MASSIVE CAPITAL NEEDED
The current slate of AI search engines and browsers has not
made a material dent in Google's market share. While ChatGPT,
OpenAI's popular AI chatbot, has outpaced Google's offering,
Gemini, in terms of users, Google has sought to counteract the
effect through features like AI Overviews and AI Mode to keep
users on its search engine.
"It takes effort for competitors to rely on the syndication
and indexes that Google can provide to build a consumer facing
experience," said Deepak Mathivanan, an analyst with Cantor
Fitzgerald. "And it would take a longer period of time for
consumers to also embrace these new experiences."
Indexing is how Google discovers, analyzes and stores
website pages in its vast database for relevant search results,
while propagating the reach of a website through republishing
content.
Even with access to Google data, it would be "astronomically
expensive" for rivals to build the kind of product that could
pry users away from Google, said Ben Bajarin, CEO of tech
consulting firm Creative Strategies.
Nevertheless, a number of well-capitalized AI startups have
already poured significant amounts of venture capital funding
towards doing exactly that.
OpenAI offers a search product within ChatGPT and Reuters
reported in July that is close to releasing a web browser to
challenge Chrome. Startup Perplexity, backed by Nvidia ( NVDA ),
has already released its own AI-powered search and browser
offerings, and is now negotiating to preload its browser onto
some phone makers' devices.
Alphabet CEO Sundar Pichai expressed concerns during the
trial in April that the data-sharing measures sought by the U.S.

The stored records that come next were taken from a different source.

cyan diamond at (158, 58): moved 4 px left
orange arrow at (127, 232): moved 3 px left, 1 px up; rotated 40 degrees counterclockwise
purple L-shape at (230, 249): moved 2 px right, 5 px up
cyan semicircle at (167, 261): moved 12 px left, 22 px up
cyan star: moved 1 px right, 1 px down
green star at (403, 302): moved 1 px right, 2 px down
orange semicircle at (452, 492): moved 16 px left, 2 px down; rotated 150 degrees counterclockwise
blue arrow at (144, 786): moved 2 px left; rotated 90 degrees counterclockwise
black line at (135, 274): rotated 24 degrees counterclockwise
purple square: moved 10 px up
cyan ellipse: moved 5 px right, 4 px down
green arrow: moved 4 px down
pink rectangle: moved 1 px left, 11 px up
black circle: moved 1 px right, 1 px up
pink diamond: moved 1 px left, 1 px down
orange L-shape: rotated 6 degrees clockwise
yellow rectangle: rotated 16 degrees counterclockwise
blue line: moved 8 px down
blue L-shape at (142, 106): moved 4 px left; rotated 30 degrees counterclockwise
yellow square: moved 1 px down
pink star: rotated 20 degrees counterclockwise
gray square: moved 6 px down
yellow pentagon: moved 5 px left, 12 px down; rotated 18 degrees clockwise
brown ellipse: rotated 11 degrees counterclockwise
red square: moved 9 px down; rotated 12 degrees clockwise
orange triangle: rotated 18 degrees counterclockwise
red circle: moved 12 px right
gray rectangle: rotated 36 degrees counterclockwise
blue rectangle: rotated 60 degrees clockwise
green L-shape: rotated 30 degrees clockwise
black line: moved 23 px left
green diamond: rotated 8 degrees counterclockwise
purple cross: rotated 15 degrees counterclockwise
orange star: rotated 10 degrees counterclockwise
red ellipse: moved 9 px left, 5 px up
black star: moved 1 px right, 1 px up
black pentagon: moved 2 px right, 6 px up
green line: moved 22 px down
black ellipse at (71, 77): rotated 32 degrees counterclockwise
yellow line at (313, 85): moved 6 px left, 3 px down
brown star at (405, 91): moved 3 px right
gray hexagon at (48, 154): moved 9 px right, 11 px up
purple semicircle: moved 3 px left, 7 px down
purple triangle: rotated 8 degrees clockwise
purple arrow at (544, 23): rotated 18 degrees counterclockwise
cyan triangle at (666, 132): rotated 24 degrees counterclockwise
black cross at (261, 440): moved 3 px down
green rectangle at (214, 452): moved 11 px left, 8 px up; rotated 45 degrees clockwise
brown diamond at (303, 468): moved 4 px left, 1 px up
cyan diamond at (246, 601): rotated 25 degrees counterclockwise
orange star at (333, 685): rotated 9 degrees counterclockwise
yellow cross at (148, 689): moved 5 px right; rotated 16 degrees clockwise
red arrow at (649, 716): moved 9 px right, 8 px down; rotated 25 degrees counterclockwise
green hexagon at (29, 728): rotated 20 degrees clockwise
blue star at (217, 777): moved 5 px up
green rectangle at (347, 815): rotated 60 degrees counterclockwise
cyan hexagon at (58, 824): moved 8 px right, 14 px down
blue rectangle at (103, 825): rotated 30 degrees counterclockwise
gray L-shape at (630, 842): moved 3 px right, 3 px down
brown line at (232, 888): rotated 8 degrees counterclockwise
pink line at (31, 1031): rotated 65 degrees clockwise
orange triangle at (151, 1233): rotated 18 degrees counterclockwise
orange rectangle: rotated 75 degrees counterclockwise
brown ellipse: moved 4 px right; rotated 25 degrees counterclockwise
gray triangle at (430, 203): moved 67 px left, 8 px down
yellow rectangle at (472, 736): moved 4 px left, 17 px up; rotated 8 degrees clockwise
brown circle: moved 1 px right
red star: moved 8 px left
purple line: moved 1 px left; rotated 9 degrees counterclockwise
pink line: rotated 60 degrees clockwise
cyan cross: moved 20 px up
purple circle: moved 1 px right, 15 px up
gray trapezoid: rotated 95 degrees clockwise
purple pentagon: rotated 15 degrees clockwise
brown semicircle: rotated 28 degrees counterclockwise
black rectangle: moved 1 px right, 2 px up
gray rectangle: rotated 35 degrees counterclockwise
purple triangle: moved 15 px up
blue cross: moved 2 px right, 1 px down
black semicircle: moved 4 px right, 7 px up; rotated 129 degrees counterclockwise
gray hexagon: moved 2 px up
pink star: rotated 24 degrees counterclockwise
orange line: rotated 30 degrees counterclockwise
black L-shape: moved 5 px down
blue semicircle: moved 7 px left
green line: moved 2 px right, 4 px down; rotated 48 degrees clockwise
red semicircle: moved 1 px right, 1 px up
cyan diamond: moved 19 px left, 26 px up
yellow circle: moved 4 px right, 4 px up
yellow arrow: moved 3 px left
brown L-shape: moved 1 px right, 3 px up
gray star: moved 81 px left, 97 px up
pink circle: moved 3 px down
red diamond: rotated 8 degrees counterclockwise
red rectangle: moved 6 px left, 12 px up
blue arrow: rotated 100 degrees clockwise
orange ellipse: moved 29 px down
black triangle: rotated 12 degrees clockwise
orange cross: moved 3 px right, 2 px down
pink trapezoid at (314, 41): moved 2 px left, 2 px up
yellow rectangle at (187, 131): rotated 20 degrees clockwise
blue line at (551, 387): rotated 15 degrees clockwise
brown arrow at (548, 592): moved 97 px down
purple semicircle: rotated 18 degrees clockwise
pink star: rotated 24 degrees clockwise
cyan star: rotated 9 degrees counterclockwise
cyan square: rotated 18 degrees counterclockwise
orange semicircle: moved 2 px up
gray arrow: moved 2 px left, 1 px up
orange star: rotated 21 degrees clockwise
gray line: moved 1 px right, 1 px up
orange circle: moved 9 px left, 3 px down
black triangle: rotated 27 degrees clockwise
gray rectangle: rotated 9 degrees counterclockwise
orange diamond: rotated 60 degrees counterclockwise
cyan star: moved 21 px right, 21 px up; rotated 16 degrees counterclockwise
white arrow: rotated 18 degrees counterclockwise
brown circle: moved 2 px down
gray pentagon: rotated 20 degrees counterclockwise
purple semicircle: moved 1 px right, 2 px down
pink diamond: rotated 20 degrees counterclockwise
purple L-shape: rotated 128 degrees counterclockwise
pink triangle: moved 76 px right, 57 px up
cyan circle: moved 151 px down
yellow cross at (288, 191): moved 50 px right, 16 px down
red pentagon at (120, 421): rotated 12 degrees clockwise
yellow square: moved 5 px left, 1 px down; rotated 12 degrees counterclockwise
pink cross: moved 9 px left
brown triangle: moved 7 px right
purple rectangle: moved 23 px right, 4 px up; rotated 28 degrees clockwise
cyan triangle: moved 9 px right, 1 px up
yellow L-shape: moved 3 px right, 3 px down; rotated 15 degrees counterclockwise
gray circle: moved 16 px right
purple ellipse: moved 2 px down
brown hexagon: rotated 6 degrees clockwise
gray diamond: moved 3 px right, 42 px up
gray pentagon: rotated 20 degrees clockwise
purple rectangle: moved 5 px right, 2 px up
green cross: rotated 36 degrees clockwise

Department of Justice could enable Google's rivals to
reverse-engineer its technology.
By gaining insights into Google's market-leading IP, tech
giants with giant coffers could make a new run at the search
market.
Microsoft ( MSFT ) might make a renewed push to improve the
market share of Bing, and Apple ( AAPL ), viewed as an AI laggard after
failing to deliver on promised AI upgrades to key products like
Siri, could try to enter the search market, Mathivanan said.
Judge Mehta said in his order that allowing Google to
continue paying other companies to promote its search engine "is
more palatable now" because "established technology companies
are making, and start-ups are receiving, hundreds of billions of
dollars in capital to develop [generative AI] products that pose
a threat to the primacy of traditional internet search."